In he walks, a ball of bristle and fear. The phone shoved against his ear. In trouble again, no doubt. He shakes off his overcoat at the coat check. Drips of snowmelt on the floor in a wide constellation. The coat-check girl gives him the once-over. He removes his scarf to reveal a neck that could fold over itself several times. There is something of the ancient walrus about Elliot, imposing and lumbering at the same time. He exposes the big bald head with a whip-off of the hat and gestures across the restaurant with a single finger raised: Wait for me, but don’t expect me to hurry. He turns away from the coat-check girl and cups his hand over the phone. A serious call indeed. An anger in the bend of his body. A touch of the Irish about him. Red and veiny.

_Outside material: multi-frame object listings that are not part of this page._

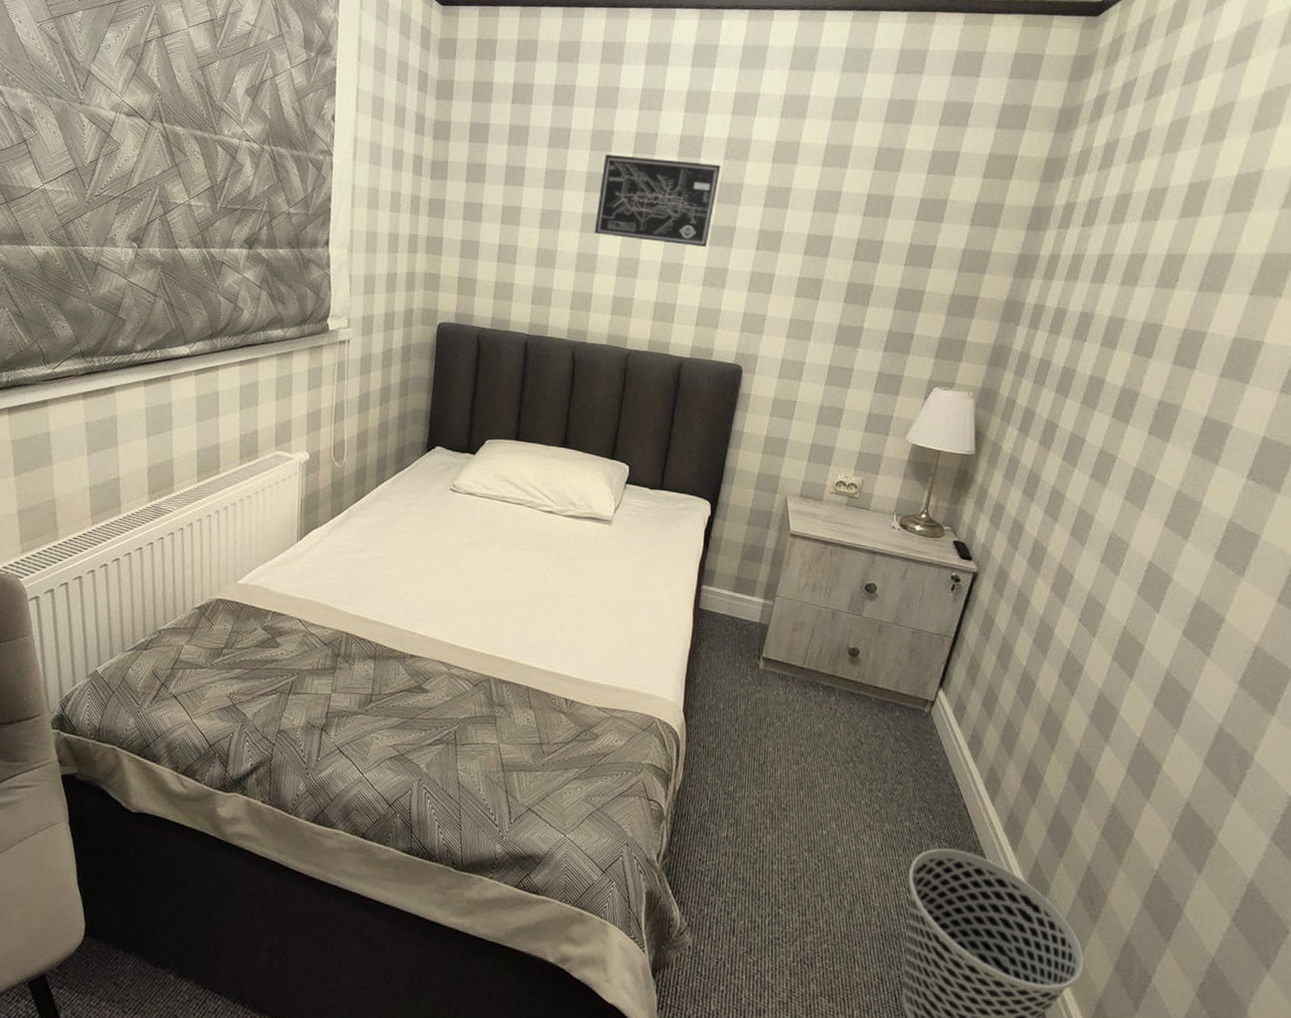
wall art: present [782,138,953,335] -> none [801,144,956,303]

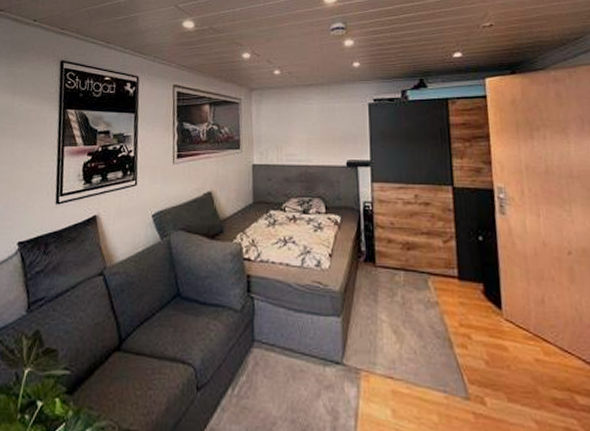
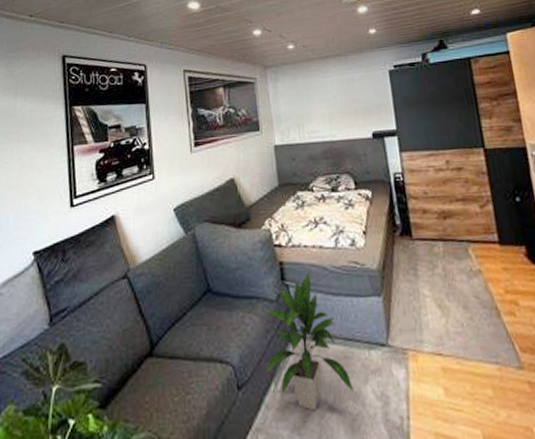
indoor plant: none [225,286,306,418] -> present [265,271,354,411]

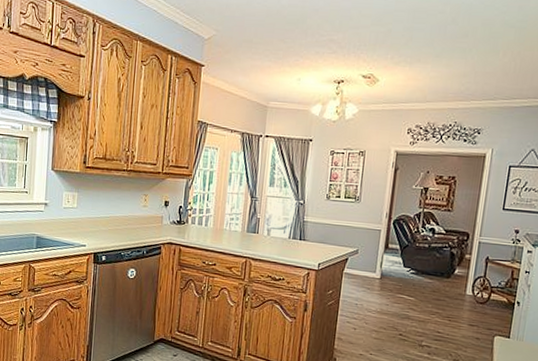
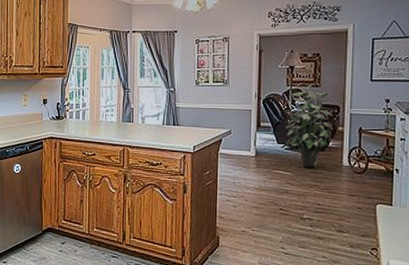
indoor plant: none [412,210,462,295] -> present [285,86,334,168]

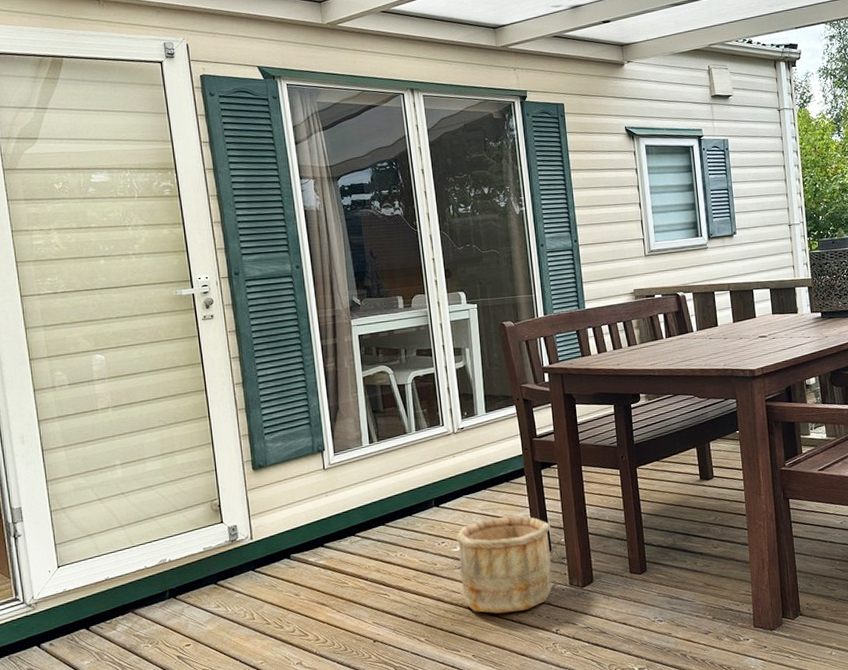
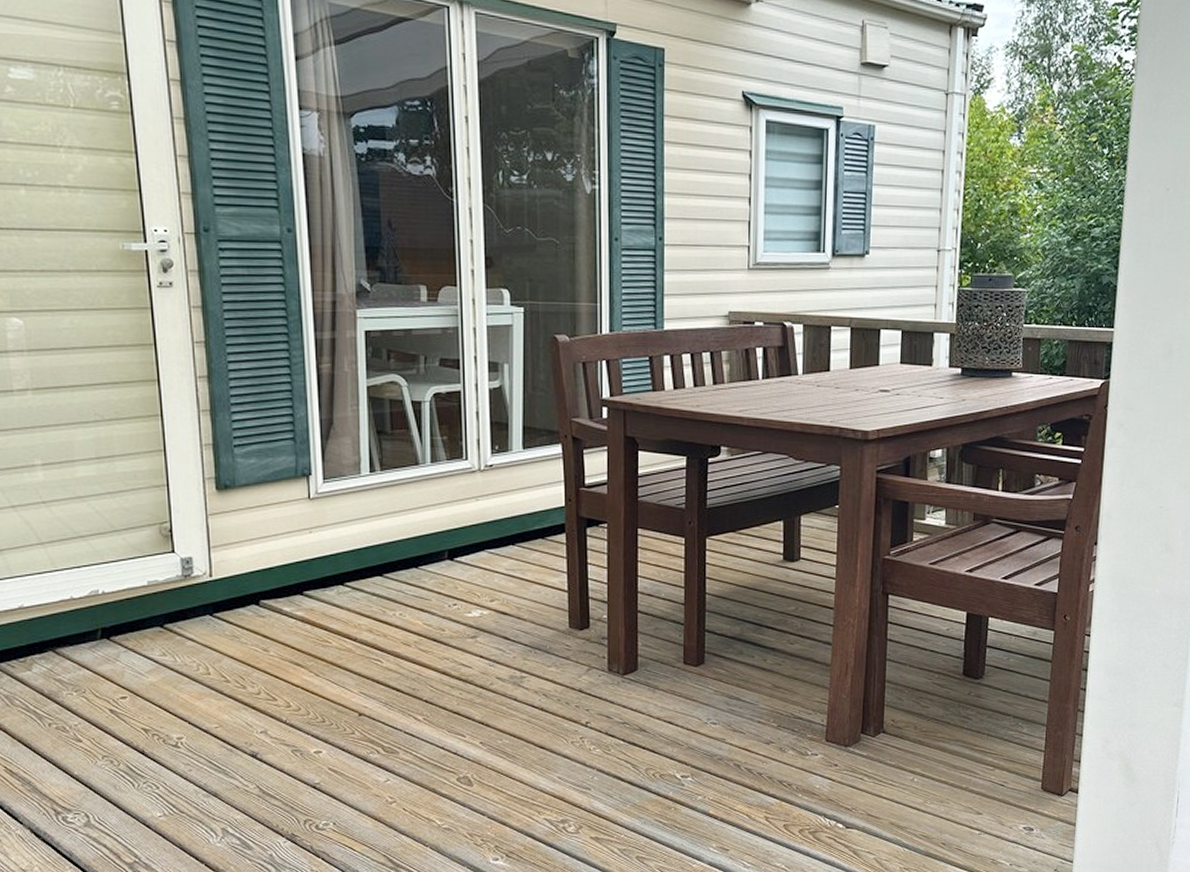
wooden bucket: present [455,516,552,614] -> none [471,581,592,697]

What happened to Eileen’s fine genes? Maybe they all went in Katya’s direction. Strange how it happens. We never really become fathers to the whole experience. We become, instead, the sons of our sons. What happens to them, then, happens to us. So be it. That’s my boy in the corner of the restaurant, shouting now into his cell phone, and here I sit, with a glass of water, watching, and the truth of the matter is that I couldn’t love him any more or dislike him any less — the curse of the father. Could somebody please quietly shut him up and guide him over here to my favorite table so that he can shake my hand, maybe even kiss my freckled forehead, say hello, and slide silently into his seat and be the charmer that he once was? Maybe the snow will interrupt the cell-phone signal and we can sit in peace, and when was the last time we actually spoke to each other, not just pleasantries? When oh when did I say a word to him that truly meant something?

He reaches for his glass of water — and thank the heavens, he can see Elliot getting off the telephone. Hurry on now, son, you’re making quite a fuss, another fifteen minutes of my life gone to waste.

Snow really hammering down outside now. A swell of intent, slantwise along the street. Mach shnell, son. Join me.

Across the room, Elliot raises his finger once again, this one in apology, or what seems like apology at least, and begins to dial once more.

Oh, to hell with manners, which waitress is mine? Can’t remember, though she’s been at the table at least twice already. Is it the tall blonde or the small blonde or the medium blonde or the medium-medium blonde with the ponytail? The new manager, it seems, has a stake in a hair-dye company.